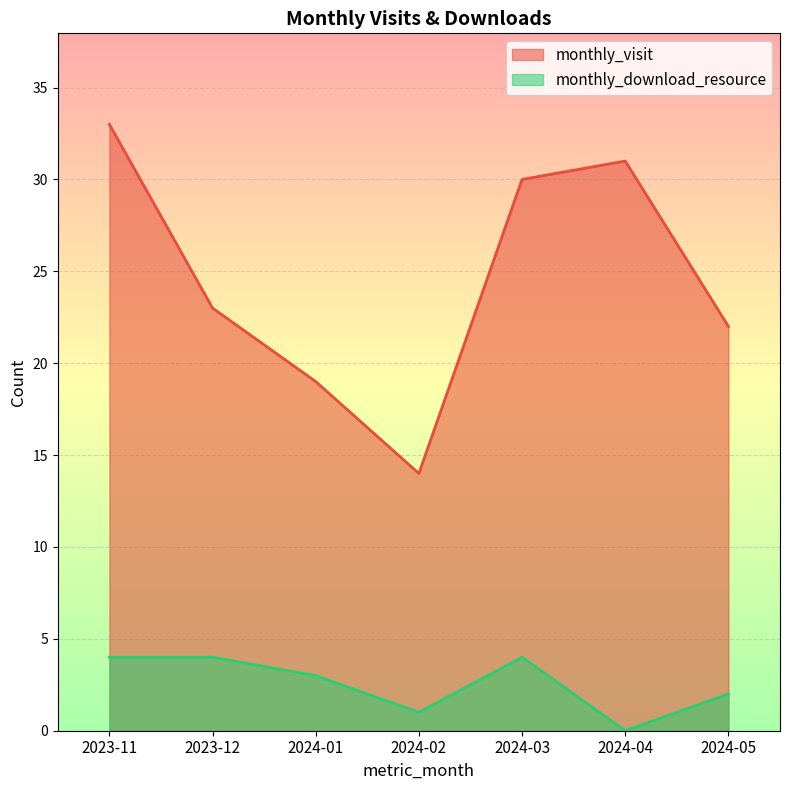

Is the value of monthly_download_resource at 2024-02 greater than the value of monthly_visit at 2023-11?

No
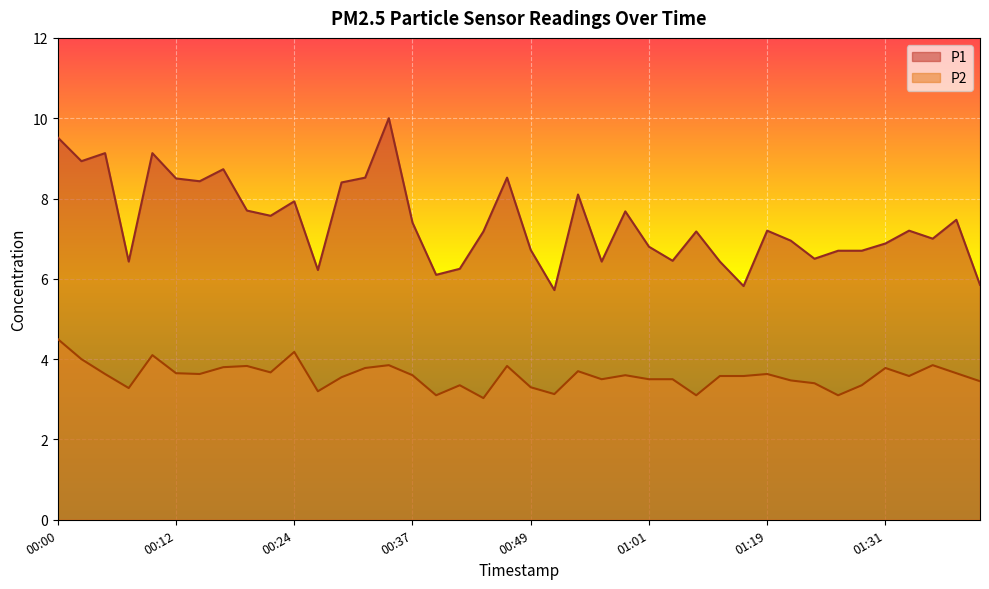

Reading right to left, what are all the values shown in this chart?

P1: 5.8	7.5	7.0	7.2	6.9	6.7	6.7	6.5	7.0	7.2	5.8	6.4	7.2	6.5	6.8	7.7	6.4	8.1	5.7	6.7	8.5	7.2	6.2	6.1	7.4	10.0	8.5	8.4	6.2	7.9	7.6	7.7	8.7	8.4	8.5	9.1	6.4	9.1	8.9	9.5
P2: 3.5	3.6	3.9	3.6	3.8	3.4	3.1	3.4	3.5	3.6	3.6	3.6	3.1	3.5	3.5	3.6	3.5	3.7	3.1	3.3	3.8	3.0	3.4	3.1	3.6	3.9	3.8	3.5	3.2	4.2	3.7	3.8	3.8	3.6	3.6	4.1	3.3	3.6	4.0	4.5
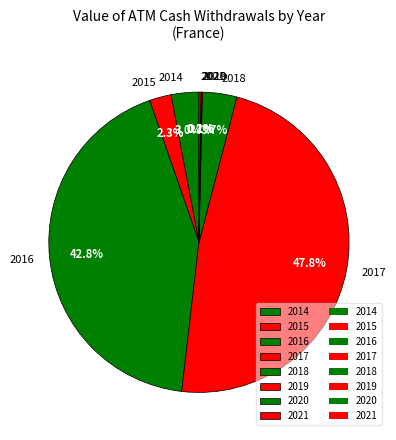

The 2014 slice represents 3% of the pie. True or false?

True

# # # #

WHAT TO DO:
Reproduce the entire listing above, replacing "slice" with "wedge" and changing nothing else. Omit the pictures from your answer.

EXPECTED ANSWER:
Is the value of monthly_download_resource at 2024-02 greater than the value of monthly_visit at 2023-11?

No

Reading right to left, what are all the values shown in this chart?

P1: 5.8	7.5	7.0	7.2	6.9	6.7	6.7	6.5	7.0	7.2	5.8	6.4	7.2	6.5	6.8	7.7	6.4	8.1	5.7	6.7	8.5	7.2	6.2	6.1	7.4	10.0	8.5	8.4	6.2	7.9	7.6	7.7	8.7	8.4	8.5	9.1	6.4	9.1	8.9	9.5
P2: 3.5	3.6	3.9	3.6	3.8	3.4	3.1	3.4	3.5	3.6	3.6	3.6	3.1	3.5	3.5	3.6	3.5	3.7	3.1	3.3	3.8	3.0	3.4	3.1	3.6	3.9	3.8	3.5	3.2	4.2	3.7	3.8	3.8	3.6	3.6	4.1	3.3	3.6	4.0	4.5

The 2014 wedge represents 3% of the pie. True or false?

True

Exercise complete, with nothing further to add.